■ **What you are asked to do**
Print out each entry below exactly, please.
___ Data to use ___
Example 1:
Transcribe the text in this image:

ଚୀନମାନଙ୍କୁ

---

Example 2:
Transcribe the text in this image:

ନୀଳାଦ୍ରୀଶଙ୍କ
___
■ **Response box**
Example 1:
Transcribe the text in this image:

ଚୀନମାନଙ୍କୁ

---

Example 2:
Transcribe the text in this image:

ନୀଳାଦ୍ରୀଶଙ୍କ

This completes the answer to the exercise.